- _WHAT YOU ARE ASKED TO DO_
Wherever the word "order" appears in the entries, copy the whole line.

- _RECORDED DATA_
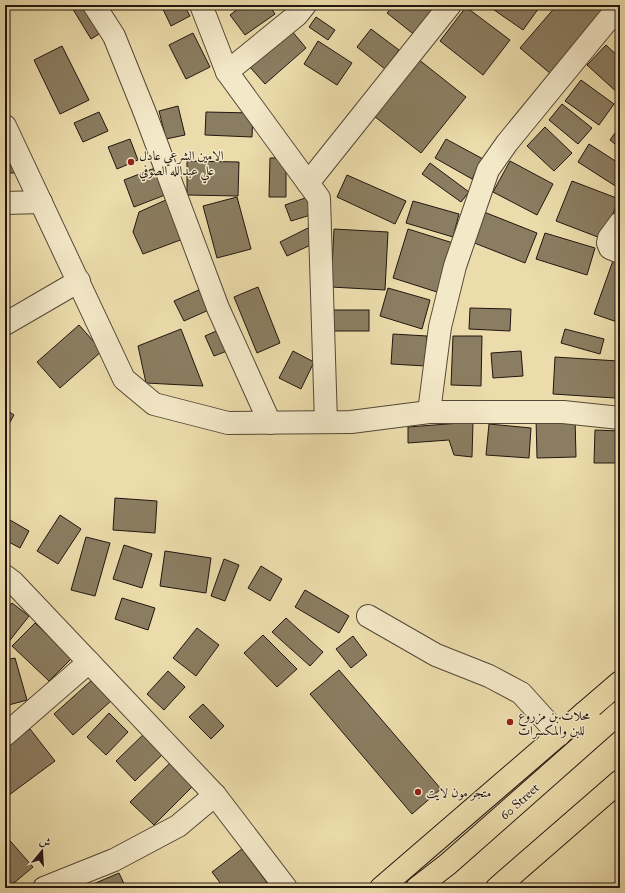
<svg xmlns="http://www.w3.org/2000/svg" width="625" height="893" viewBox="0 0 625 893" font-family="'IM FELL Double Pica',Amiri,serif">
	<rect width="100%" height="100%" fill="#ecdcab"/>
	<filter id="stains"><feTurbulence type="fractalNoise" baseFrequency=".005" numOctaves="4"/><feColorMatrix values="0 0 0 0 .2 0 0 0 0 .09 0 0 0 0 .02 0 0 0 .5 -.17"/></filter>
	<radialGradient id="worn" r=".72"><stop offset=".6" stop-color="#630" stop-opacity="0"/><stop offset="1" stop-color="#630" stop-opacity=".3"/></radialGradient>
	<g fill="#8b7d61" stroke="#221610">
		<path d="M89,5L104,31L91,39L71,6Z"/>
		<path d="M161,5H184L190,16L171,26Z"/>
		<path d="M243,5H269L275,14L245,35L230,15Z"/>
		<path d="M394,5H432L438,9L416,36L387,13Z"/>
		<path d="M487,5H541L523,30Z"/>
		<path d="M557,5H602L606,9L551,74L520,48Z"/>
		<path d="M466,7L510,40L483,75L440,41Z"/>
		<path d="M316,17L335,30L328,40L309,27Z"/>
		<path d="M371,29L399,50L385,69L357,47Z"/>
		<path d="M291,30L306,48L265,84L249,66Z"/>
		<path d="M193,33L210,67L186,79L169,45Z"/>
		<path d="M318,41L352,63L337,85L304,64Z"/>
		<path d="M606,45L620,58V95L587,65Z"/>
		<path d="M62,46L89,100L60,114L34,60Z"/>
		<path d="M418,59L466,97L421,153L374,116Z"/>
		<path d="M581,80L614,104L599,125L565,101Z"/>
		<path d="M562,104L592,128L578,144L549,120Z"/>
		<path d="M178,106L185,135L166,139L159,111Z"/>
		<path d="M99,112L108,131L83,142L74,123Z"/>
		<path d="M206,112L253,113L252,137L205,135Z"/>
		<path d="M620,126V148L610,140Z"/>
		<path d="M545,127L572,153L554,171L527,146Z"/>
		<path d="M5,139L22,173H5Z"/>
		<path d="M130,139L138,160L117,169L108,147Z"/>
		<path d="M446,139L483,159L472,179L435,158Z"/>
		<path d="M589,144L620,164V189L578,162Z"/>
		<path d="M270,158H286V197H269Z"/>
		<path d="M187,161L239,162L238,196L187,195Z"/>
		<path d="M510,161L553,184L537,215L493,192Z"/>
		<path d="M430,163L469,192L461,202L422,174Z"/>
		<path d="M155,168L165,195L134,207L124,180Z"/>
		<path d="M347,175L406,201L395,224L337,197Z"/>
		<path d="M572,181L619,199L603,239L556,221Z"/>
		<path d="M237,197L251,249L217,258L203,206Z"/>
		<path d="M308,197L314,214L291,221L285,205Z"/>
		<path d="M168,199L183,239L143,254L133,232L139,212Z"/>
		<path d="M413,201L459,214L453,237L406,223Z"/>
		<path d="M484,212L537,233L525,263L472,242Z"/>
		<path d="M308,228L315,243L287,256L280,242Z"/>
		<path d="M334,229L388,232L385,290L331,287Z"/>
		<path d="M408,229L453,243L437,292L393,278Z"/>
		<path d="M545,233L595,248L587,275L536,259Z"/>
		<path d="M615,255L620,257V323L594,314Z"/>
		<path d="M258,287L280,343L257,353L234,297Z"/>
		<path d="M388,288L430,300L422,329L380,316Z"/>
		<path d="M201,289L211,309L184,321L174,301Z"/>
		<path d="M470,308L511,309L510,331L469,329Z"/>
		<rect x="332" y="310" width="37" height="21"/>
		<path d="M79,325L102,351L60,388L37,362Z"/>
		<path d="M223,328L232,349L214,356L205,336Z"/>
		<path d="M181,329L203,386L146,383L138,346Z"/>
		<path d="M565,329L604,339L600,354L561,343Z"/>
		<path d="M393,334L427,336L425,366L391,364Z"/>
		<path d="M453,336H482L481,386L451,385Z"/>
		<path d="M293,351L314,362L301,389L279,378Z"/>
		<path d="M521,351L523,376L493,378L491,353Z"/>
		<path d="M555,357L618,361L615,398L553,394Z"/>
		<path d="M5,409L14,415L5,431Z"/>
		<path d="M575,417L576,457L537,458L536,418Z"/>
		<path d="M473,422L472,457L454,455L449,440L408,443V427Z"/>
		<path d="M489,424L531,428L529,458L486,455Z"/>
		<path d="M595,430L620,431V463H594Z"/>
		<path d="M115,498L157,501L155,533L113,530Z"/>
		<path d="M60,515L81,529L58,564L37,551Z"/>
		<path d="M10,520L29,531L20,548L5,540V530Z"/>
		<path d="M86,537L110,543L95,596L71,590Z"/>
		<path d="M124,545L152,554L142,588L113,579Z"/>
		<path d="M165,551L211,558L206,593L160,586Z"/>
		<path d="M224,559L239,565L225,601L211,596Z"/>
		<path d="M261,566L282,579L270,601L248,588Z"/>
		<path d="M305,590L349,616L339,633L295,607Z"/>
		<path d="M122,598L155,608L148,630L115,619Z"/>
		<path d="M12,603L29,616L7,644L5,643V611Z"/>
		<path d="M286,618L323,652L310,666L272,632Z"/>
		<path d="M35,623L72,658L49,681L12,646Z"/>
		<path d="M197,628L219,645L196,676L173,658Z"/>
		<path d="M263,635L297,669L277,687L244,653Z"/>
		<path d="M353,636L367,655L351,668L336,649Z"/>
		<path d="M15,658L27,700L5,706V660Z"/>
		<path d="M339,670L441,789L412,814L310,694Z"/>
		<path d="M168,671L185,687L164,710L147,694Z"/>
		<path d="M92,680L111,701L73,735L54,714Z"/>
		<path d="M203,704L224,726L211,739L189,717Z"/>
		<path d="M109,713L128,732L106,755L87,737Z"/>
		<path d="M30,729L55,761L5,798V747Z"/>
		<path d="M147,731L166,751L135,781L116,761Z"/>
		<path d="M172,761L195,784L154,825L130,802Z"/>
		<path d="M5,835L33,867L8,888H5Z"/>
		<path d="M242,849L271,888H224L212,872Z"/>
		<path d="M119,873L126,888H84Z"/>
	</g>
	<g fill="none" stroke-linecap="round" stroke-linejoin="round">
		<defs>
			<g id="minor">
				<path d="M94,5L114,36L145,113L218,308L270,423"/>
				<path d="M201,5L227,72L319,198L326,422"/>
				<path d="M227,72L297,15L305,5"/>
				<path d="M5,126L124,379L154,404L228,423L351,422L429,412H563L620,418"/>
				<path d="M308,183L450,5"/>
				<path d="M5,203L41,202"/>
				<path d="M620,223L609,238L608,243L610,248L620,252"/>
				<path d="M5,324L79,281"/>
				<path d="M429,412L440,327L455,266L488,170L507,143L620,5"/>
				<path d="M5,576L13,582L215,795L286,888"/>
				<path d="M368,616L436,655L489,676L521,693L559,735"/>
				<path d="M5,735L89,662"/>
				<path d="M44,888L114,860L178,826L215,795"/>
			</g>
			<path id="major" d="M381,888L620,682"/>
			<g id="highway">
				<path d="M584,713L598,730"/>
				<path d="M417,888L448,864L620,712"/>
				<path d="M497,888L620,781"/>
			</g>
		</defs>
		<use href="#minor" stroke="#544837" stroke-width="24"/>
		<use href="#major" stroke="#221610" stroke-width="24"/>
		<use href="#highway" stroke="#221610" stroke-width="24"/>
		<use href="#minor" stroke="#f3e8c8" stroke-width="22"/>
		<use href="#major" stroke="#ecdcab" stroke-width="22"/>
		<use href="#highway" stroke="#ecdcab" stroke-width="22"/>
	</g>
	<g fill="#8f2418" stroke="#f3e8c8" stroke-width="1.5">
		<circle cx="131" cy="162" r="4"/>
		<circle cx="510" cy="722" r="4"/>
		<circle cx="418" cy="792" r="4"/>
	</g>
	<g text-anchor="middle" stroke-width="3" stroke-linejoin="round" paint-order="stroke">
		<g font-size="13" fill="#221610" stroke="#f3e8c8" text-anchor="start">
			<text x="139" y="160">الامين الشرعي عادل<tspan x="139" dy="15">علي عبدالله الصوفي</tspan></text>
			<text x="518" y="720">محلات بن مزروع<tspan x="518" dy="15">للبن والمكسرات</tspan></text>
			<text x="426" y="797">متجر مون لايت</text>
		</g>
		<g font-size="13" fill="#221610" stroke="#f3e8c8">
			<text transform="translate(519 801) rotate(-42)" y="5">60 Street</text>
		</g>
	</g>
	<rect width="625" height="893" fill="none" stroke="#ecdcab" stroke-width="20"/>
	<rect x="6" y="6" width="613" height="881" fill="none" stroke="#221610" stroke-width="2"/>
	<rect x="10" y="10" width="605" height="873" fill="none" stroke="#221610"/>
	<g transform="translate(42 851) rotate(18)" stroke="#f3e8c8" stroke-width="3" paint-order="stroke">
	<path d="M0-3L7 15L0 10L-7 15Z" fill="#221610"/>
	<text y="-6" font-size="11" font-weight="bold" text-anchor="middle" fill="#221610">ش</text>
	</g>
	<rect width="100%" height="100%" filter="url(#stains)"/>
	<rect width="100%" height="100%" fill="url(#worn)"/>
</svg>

- _SOLUTION_
	<g text-anchor="middle" stroke-width="3" stroke-linejoin="round" paint-order="stroke">
	<g transform="translate(42 851) rotate(18)" stroke="#f3e8c8" stroke-width="3" paint-order="stroke">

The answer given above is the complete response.